Also, given the fact that a high percentage of data breaches are actually “inside jobs,” it’s important to make sure that employees are limited in their ability to access customers or client information. By making sure that employees cannot retrieve sensitive data for which they really have no need—as in the case of not one, but two data breaches of cellular provider AT&T’s customers’ information in 2014 alone—a lot of expensive damage can be prevented.

But when an employee is responsible for a data breach, it’s not always malicious. Sometimes a lack of training or tech-awareness is all it takes to expose a business to hackers from the inside. By making sure that all employees are fully trained in the dangers of certain online behaviors like opening links in emails or downloading videos and images, as well as by ensuring that company computers that access sensitive data are not able to interact on social media, companies can help ensure the protection level of their content.

One other important tool is a routine checkup of company technology and networks, meant to uncover flaws or vulnerabilities in protection. This is especially important in a business’s credit card system, as a number of breaches have occurred due to malicious software running in the background on POS machines and other network-based computers. These checkups can have a significant cost, but it’s far better to pay for one before an incident happens, rather than as part of the process of assessing liability after a breach.

Perhaps the most crucial step a company can take in protecting its customers’ data is to not store unnecessary information in the first place.
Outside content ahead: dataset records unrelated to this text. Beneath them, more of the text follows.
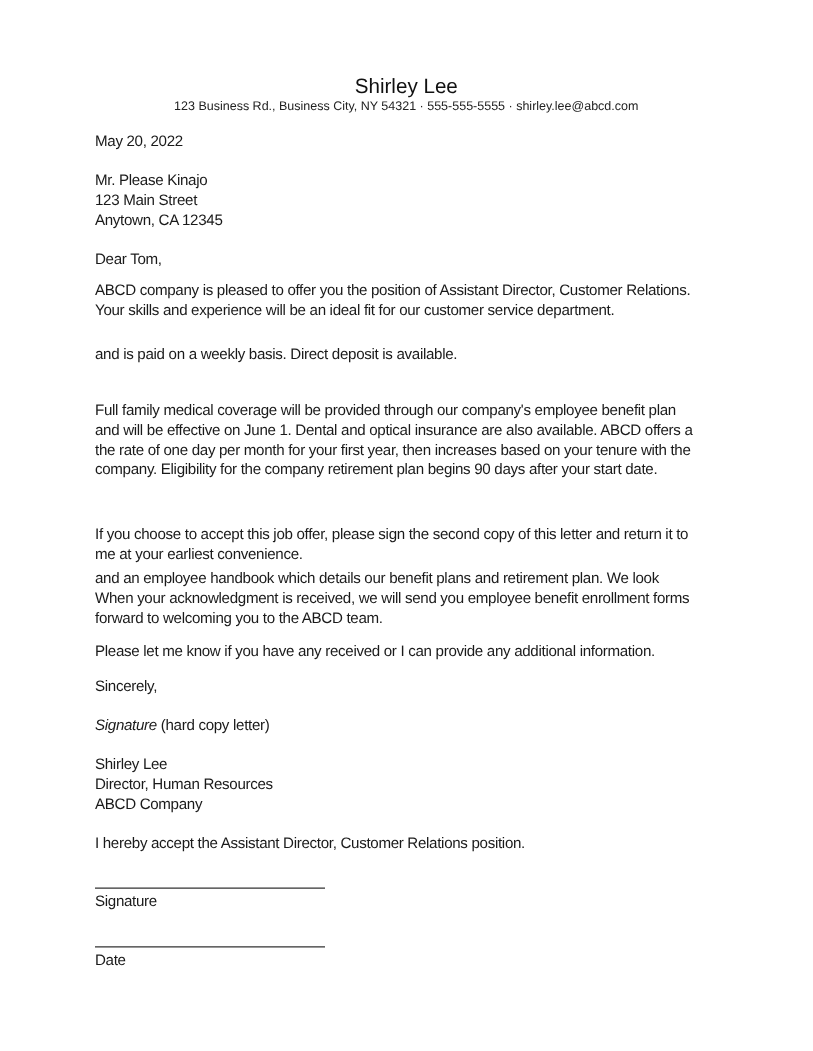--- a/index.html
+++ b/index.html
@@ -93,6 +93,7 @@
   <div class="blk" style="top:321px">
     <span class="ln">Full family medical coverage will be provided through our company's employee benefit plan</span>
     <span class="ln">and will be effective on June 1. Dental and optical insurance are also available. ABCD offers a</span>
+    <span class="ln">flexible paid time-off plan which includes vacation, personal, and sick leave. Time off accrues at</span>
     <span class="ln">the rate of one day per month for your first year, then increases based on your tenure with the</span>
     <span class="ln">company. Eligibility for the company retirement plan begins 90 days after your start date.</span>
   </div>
If a company requires customers’ personally identifiable information such as Social Security numbers or driver’s license numbers in order to establish an account, for example, there’s no need to hang onto that data after the account is opened and in good standing. It leaves the customers vulnerable to hacking, and the company liable for paying to clean up the mess after a data breach. By not holding onto information that hackers want, it might be possible to prevent a breach from ever happening.